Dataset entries
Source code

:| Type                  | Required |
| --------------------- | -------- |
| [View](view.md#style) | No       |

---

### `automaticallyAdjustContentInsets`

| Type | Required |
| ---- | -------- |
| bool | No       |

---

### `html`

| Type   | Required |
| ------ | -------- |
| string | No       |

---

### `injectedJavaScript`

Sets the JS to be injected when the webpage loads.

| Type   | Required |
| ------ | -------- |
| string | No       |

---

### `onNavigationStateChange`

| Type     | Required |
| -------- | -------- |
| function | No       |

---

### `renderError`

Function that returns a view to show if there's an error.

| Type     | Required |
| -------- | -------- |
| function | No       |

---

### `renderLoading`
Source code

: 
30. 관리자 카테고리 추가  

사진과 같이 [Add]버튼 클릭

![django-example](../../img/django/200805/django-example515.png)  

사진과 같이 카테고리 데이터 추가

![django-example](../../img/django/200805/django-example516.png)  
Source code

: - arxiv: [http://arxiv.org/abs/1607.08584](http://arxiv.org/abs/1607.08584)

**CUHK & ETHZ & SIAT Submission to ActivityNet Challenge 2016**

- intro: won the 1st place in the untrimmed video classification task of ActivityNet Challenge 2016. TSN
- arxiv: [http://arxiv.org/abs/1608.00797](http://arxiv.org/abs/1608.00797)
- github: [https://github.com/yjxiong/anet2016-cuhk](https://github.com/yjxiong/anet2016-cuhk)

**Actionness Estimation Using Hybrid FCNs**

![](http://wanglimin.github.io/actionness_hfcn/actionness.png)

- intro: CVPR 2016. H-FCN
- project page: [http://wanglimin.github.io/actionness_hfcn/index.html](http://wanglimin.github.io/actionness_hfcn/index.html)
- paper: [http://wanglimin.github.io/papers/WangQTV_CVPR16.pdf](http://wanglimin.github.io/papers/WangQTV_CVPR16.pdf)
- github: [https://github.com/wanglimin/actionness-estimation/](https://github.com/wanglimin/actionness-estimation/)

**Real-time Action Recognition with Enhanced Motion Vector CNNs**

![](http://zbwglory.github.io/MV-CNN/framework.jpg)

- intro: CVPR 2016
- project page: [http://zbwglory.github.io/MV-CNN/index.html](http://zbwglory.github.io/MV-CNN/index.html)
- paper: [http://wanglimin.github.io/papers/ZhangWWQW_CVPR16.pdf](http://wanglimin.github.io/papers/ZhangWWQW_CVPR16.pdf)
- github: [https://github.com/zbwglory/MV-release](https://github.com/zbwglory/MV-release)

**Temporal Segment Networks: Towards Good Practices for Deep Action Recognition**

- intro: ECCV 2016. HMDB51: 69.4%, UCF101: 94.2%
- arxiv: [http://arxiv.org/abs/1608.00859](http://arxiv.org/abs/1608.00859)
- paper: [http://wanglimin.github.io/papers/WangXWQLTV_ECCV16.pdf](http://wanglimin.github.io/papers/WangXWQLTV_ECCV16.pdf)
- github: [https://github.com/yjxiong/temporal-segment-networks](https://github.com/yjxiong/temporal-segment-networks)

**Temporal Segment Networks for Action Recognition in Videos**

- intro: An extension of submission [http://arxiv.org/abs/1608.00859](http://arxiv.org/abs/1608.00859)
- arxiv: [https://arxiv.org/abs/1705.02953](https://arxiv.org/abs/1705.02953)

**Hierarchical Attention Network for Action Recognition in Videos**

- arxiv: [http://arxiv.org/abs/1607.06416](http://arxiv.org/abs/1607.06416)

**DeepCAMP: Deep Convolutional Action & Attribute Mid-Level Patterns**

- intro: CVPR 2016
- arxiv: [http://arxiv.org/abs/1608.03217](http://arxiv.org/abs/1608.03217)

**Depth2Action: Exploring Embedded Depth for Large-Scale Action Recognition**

→ WHAT THE TASK REQUIRES:
Extract every line in the entries above that contains the string "yjxiong".

→ ANSWER SPACE:
- github: [https://github.com/yjxiong/anet2016-cuhk](https://github.com/yjxiong/anet2016-cuhk)
- github: [https://github.com/yjxiong/temporal-segment-networks](https://github.com/yjxiong/temporal-segment-networks)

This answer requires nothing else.